You're just plain wrong mate. Taxpayers don't need to be protected from profitable ventures. I dunno what the hell definition for profit you're making up, but it's literally defined on the basis of cost in accounting and finance.

https://www.investopedia.com/terms/a/accountingprofit.asp




... "conceptual shortcoming" as a cost analysis technique, which is the subject of the paper. I literally just explained this in my prior post. Cost analysis can tell you nothing about profitability. Cash flow analysis can tell you nothing about costs.

Protection means "structuring the bailout differently to reduce the downside risk".


Accounting profit is literally revenue minus appropriate cost analysis. You can't determine profit without appropriate cost. That's the point of the paper and my contention. You're wrong. Stop gaslighting.

https://www.investopedia.com/terms/a/accountingprofit.asp


Cost means something different in economics from what it means in accounting. A cost in accounting terms is an expenditure. When an economist talks about a cost, they are talking about an opportunity cost, which is one that is contingent on the expected return of an activity. If you don't believe me, go read about it on Wikipedia or whatever.

Section 2.1.1 - "For a bailout cost measure to be economically meaningful, it has to be evaluated as of a fixed point in time. In most cases, the natural choice is the year the bailout is initiated, for instance, when new legislation is passed or administrative policy changes are announced or implemented, or shortly thereafter."

The author does this. She evaluates the cost of the bailout at a fixed point in time, the year the bailout is initiated, which is to say 2008. She arrives at a number of $500bn.

What happens after 2008 is irrelevant to her cost analysis. If you don't understand this, you don't understand anything about the paper at all. Look at every subsection in section 3 where the author considers the different elements of the bailout. When she's considering fair value cost, it's always in reference to contemporaneous reports (2008/2009 sources) or estimates on that basis.

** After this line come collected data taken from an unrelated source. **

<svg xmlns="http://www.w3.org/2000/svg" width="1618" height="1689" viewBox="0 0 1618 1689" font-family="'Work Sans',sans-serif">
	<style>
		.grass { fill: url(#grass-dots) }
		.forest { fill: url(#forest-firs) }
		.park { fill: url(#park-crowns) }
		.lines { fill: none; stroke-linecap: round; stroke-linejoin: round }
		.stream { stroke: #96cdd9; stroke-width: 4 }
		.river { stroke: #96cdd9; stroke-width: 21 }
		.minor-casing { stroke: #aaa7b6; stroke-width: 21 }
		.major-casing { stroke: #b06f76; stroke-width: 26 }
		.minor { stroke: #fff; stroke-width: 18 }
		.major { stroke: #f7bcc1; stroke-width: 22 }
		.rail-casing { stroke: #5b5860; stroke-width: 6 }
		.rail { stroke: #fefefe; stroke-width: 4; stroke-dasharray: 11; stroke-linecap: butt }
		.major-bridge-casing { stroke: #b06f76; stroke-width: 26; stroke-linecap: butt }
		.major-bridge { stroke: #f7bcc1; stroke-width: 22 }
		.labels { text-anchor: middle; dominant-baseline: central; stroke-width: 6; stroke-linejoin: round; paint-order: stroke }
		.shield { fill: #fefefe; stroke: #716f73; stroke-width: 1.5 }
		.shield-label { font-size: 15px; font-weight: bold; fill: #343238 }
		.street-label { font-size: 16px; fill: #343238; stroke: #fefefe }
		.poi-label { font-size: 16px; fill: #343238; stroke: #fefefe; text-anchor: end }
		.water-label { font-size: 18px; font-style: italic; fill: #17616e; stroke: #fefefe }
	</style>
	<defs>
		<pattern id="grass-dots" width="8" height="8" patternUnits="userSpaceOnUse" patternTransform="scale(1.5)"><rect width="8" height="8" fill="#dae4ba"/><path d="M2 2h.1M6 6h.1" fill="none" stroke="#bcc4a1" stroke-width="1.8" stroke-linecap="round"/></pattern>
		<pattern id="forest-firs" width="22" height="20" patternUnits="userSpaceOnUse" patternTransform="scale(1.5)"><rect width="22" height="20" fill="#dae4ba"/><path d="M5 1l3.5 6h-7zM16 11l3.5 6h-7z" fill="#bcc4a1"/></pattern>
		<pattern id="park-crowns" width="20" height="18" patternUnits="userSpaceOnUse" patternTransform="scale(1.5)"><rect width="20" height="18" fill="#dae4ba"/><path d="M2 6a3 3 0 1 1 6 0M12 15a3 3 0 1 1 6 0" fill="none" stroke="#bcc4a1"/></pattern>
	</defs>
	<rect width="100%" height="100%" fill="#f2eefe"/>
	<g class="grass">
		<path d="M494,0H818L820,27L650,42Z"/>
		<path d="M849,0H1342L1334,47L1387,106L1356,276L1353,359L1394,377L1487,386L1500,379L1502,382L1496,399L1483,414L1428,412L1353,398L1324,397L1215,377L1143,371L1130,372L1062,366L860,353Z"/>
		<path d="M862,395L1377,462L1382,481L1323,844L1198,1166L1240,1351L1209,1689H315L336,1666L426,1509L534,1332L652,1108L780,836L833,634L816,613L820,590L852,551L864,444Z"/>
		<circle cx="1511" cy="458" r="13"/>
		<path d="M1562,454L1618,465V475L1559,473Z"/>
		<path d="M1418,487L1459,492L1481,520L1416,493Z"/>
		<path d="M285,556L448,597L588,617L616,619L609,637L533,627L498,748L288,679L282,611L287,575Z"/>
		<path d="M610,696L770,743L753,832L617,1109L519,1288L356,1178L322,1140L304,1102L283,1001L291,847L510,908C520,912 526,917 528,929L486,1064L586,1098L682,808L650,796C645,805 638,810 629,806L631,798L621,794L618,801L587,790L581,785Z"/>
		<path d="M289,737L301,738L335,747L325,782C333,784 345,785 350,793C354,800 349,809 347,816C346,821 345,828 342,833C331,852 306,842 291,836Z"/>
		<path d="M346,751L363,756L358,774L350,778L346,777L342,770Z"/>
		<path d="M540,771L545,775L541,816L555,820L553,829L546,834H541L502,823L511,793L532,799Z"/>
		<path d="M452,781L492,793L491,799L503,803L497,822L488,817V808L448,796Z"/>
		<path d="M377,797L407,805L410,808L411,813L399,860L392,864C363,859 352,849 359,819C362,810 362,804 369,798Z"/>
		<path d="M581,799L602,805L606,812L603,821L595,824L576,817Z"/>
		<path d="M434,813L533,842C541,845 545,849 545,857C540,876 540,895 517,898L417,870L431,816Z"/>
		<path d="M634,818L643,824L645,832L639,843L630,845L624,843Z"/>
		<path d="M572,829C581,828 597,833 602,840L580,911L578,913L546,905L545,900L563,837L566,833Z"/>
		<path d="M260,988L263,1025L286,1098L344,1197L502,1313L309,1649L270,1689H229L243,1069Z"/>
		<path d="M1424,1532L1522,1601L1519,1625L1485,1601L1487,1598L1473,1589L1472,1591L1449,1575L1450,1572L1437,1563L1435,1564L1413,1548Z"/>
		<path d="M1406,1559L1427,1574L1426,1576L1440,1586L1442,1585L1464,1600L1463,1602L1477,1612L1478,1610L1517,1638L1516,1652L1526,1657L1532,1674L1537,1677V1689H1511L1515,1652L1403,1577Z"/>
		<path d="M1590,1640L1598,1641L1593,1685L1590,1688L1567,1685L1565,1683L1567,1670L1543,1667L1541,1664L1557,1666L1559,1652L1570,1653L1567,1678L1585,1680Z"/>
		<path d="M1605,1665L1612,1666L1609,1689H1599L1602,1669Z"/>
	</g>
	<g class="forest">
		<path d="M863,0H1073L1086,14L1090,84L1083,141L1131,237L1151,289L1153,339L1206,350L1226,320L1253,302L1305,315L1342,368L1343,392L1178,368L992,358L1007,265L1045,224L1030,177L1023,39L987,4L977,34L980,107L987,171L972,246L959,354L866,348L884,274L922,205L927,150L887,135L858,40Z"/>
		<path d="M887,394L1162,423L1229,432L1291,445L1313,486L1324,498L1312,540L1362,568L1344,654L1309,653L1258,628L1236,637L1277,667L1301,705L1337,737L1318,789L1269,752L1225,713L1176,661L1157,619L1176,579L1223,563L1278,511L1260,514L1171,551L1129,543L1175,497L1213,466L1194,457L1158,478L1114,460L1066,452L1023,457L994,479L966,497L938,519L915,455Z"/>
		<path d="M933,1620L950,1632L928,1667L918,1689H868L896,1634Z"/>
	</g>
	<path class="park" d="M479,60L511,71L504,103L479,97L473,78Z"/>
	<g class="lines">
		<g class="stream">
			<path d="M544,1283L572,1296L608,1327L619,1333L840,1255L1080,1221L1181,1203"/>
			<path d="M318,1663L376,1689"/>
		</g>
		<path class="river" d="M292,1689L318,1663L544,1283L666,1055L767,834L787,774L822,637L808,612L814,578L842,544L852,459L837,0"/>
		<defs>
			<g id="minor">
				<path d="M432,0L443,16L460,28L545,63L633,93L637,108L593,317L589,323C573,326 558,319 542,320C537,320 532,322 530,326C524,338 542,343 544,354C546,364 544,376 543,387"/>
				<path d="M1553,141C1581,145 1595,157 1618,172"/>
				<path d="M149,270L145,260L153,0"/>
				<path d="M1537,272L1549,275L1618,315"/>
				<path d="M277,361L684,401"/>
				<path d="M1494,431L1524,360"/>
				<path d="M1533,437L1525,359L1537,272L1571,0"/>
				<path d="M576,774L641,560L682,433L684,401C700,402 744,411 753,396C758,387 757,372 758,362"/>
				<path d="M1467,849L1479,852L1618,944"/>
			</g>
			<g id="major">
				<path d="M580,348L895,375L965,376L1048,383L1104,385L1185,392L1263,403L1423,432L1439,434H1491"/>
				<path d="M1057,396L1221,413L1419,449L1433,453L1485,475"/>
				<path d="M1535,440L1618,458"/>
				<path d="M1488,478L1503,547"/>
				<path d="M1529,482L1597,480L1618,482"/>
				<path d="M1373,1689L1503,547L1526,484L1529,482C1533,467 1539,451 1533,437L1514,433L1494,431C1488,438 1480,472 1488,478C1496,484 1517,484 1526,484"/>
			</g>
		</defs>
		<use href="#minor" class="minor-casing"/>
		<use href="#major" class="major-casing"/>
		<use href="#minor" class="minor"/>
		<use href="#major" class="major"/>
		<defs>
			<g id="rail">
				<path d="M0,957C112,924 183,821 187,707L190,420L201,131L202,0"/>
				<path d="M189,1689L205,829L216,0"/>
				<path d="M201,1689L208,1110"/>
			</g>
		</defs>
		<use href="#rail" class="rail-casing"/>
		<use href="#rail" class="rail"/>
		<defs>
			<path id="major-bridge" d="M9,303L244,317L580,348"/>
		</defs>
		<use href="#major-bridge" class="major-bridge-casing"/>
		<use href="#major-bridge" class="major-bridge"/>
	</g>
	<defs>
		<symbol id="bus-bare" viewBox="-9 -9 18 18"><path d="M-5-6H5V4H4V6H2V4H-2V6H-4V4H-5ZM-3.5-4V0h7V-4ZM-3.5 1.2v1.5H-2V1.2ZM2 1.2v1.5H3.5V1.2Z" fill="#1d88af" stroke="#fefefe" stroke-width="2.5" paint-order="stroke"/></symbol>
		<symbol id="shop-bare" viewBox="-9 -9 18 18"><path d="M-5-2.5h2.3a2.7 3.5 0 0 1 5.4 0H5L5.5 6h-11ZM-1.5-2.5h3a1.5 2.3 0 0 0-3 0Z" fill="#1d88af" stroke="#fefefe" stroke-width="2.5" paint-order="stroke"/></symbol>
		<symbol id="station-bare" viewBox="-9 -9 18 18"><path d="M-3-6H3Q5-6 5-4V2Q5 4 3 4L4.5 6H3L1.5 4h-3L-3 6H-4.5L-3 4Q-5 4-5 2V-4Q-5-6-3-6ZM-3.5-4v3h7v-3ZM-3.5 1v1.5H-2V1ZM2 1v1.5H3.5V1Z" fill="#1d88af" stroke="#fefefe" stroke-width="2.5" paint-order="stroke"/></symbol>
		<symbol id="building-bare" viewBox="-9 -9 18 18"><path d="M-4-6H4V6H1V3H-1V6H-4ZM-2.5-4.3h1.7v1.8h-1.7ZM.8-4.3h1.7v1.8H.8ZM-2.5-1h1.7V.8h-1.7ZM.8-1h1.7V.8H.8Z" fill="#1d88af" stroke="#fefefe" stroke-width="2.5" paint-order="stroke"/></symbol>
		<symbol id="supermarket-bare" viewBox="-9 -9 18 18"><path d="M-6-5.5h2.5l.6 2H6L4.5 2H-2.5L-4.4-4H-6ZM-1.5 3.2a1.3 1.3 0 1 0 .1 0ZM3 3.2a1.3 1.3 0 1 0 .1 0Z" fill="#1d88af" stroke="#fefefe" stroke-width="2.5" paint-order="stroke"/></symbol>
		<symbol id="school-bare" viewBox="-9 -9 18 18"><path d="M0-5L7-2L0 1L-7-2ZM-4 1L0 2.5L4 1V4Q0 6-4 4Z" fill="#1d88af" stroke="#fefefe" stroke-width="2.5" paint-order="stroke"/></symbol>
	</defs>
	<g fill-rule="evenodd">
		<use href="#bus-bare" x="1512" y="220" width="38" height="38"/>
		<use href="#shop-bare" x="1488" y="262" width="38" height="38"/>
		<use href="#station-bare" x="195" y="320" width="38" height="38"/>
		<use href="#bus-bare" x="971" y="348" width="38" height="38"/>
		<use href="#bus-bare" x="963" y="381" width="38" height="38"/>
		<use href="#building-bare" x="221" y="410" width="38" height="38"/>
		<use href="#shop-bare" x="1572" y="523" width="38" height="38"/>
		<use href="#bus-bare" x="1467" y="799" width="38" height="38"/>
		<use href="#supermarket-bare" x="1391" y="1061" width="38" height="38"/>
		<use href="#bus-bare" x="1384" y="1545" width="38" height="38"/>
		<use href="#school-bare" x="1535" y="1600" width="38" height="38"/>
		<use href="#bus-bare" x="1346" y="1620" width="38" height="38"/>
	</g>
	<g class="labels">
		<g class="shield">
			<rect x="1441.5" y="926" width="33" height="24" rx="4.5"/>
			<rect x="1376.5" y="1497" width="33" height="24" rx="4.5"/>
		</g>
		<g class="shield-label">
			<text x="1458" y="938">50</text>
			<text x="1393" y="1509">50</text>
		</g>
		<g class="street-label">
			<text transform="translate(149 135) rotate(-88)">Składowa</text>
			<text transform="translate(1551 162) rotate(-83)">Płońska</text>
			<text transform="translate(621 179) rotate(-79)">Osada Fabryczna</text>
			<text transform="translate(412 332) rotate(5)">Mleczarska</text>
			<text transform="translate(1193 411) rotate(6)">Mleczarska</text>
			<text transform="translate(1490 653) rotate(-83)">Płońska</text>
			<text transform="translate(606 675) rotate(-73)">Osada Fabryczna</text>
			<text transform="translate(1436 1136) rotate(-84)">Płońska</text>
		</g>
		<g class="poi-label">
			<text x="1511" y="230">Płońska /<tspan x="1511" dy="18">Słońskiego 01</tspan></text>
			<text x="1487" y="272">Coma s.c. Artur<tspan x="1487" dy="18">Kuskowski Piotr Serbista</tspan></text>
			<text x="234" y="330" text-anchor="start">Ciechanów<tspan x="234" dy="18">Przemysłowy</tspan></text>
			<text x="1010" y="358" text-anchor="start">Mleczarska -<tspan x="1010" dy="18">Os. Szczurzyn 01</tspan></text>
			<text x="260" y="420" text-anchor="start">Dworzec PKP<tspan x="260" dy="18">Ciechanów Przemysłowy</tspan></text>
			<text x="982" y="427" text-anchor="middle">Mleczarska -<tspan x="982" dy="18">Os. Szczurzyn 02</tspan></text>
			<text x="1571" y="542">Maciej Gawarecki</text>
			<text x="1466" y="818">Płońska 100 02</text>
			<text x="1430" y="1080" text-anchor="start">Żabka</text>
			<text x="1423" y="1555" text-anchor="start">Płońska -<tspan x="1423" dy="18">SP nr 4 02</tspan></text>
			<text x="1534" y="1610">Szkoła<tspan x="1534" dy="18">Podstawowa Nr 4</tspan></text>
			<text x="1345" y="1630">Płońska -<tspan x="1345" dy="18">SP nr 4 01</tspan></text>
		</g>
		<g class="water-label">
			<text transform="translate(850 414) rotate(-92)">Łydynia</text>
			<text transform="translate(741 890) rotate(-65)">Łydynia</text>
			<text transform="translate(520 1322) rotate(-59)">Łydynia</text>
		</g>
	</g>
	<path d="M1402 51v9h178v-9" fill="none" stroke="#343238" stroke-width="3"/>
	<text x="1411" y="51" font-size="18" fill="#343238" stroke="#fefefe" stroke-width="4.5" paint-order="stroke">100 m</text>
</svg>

Also, please stop accusing me of gaslighting: I'm not asking you to question your reality, I'm just asking you to question your understanding of an economics paper - there's no power dynamic here that would put you into a vulnerable position and allow me to bully you, even if that were my intent. We're just people on the internet.


I'm done here now, by the way, as there doesn't seem to be much more to say. If you have friends who have a strong background in economics, I really suggest you show them the paper, and this thread.